CFO of the Year Finalists (Small Private Company): Ron Faubion


CFO of the Year Finalists (Small Private Company): Ron Faubion
Ron Faubion
Chief Financial Officer, Keith Smith Co.
Hot Springs

Growing up in east Texas, Ron Faubion was fascinated with the terms his mother used such as “maintaining the books.”

Faubion’s mom was a bookkeeper for a chemical company in Texas, and the financial world appealed to him.

As far back as junior high school, Faubion loved keeping track of things and noting the results. “I find the interrelationship between financial and operational results intriguing,” the 50-year-old said.

Faubion majored in accounting and management at Stephen F. Austin State University in Nacogdoches, Texas, and graduated in 1988.

His first job out of college was at Southwestern Bell Mobile Systems, which is now part of AT&T. He worked on the cellular side of the company, and in the early 1990s “it was like the Wild West.”

Faubion was in charge of the financial operations of six stores in the Dallas area and helped develop a software package that assisted with the tracking of cell phones and services.

He was promoted to vice president of finance for the Houston market.

After about a decade with AT&T, Faubion left to work for Dell Computers, where he was a strategic planning manager, and then went to the Little Rock law firm of Wilson & Associates PLLC, where he was a CFO.

In 2007, however, he started talking to the owner of Keith Smith Co. of Hot Springs, the largest independent producer and provider of broiler hatching eggs to the poultry industry in the U.S. and overseas.

The owner was looking for a controller but wanted to eventually upgrade that position to one with more financial responsibilities.

“It seemed to make a good alignment at the time,” said Faubion, who is now the company’s CFO.

He said he likes the challenge of trying to make the company run as efficiently as possible.

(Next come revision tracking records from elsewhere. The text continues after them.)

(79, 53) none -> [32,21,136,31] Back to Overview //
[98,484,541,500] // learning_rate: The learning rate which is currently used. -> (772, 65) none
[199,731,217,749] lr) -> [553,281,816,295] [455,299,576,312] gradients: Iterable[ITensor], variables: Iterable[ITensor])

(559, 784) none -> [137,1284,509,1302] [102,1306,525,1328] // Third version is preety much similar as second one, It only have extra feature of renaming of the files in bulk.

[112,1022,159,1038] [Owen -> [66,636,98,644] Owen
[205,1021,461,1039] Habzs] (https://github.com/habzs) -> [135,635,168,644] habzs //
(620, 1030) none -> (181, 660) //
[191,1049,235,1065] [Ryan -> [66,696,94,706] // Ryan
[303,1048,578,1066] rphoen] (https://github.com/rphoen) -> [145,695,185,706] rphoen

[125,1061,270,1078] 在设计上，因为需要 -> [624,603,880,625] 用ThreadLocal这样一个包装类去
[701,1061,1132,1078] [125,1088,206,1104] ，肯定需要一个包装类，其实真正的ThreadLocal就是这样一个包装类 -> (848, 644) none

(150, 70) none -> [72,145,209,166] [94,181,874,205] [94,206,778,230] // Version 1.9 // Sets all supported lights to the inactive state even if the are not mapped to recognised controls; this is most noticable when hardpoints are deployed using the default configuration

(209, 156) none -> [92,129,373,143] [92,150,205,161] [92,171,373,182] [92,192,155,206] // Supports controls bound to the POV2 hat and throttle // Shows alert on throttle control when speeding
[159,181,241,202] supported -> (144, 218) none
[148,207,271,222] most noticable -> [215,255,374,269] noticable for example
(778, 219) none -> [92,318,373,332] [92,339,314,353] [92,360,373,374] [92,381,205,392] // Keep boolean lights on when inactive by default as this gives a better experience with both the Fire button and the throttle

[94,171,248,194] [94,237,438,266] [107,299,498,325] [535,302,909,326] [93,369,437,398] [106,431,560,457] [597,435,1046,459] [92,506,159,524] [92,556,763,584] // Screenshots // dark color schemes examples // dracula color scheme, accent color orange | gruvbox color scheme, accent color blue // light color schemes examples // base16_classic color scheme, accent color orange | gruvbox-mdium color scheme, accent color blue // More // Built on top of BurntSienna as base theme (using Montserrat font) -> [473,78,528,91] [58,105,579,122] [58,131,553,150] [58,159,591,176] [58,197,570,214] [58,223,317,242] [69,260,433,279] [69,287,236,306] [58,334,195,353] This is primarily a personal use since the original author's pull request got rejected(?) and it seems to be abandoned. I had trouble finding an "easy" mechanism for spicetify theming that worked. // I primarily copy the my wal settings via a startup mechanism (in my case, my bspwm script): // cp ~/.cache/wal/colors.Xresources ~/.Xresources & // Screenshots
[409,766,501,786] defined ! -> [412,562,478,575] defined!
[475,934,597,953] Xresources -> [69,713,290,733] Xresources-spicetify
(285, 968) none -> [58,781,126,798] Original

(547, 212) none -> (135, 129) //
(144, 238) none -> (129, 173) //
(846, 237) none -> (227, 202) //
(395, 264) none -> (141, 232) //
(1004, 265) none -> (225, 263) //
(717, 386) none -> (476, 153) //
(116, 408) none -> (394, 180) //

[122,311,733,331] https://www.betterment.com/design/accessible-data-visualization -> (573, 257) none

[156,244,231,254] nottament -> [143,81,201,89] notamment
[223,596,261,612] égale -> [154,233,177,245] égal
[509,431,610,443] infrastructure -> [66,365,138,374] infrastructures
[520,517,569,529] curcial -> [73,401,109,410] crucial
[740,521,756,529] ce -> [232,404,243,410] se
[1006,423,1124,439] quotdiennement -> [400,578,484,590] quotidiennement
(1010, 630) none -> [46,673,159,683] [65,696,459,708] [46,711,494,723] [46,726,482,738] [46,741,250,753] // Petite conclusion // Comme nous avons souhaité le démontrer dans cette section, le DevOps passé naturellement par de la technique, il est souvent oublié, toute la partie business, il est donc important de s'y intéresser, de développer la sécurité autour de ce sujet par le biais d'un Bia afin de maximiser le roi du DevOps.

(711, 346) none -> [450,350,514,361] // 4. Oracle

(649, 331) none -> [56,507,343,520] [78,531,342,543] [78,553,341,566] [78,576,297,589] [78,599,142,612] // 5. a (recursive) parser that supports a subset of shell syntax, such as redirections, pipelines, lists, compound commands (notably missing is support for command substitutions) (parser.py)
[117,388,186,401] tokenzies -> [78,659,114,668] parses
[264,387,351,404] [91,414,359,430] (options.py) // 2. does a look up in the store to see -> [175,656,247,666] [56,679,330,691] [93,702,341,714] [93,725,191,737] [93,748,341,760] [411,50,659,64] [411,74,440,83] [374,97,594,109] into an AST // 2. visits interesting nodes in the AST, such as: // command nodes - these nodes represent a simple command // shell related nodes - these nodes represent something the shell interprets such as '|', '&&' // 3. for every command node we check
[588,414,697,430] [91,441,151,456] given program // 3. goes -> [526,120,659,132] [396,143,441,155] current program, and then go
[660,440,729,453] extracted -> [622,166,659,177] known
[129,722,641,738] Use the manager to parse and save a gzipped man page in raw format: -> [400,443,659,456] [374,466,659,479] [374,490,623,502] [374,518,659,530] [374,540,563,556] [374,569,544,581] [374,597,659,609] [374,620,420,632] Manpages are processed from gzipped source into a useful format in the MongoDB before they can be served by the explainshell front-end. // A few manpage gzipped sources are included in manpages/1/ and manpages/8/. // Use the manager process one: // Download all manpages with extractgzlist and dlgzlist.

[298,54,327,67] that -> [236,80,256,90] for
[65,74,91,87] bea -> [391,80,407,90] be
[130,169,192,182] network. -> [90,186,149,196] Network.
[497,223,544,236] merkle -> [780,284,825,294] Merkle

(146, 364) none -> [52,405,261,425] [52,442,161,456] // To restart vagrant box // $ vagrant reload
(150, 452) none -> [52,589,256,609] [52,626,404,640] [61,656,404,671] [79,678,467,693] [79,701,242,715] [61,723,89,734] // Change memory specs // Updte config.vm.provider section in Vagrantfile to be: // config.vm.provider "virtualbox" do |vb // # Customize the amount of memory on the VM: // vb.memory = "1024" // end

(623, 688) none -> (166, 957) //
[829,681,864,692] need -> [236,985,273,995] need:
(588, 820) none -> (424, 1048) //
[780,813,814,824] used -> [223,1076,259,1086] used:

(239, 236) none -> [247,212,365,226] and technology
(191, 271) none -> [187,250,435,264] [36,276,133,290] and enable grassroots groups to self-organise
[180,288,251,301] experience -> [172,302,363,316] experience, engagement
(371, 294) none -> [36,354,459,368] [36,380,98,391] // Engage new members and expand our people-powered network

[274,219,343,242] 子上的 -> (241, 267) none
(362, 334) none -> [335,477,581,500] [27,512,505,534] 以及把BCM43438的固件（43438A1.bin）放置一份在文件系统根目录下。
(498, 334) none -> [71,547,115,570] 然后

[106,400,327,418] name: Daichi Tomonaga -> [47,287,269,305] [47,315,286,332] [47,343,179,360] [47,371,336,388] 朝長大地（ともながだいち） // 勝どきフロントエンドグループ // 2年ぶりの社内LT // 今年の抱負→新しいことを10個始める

That challenge is “how do we get our product from the production lines, which would be the farms, to our customers in the most effective manner while being able to track its movement through the information systems,” Faubion said.

Faubion said he had overseen the installation of a new accounting system, a new phone system and operational tracking system. As a result of the new systems, reports that used to take a week to 10 days to generate now can be ready in about two hours, he said.

Faubion’s moves are paying off. Keith Smith had revenue of $41 million in 2009 and is on pace to have $76 million in revenue this year, Faubion said.

He said his management style is to identify a problem and then get feedback from everybody involved. After the decision has been made, “I try and delegate and get out of the way. I’m a firm believer in letting … the employee have ownership of whatever it is they’re doing.”

Away from the financial world, Faubion is involved with St. James United Methodist Church in Little Rock. He has taught a relationship-rebuilding course there and through the church has volunteered at Our House in Little Rock.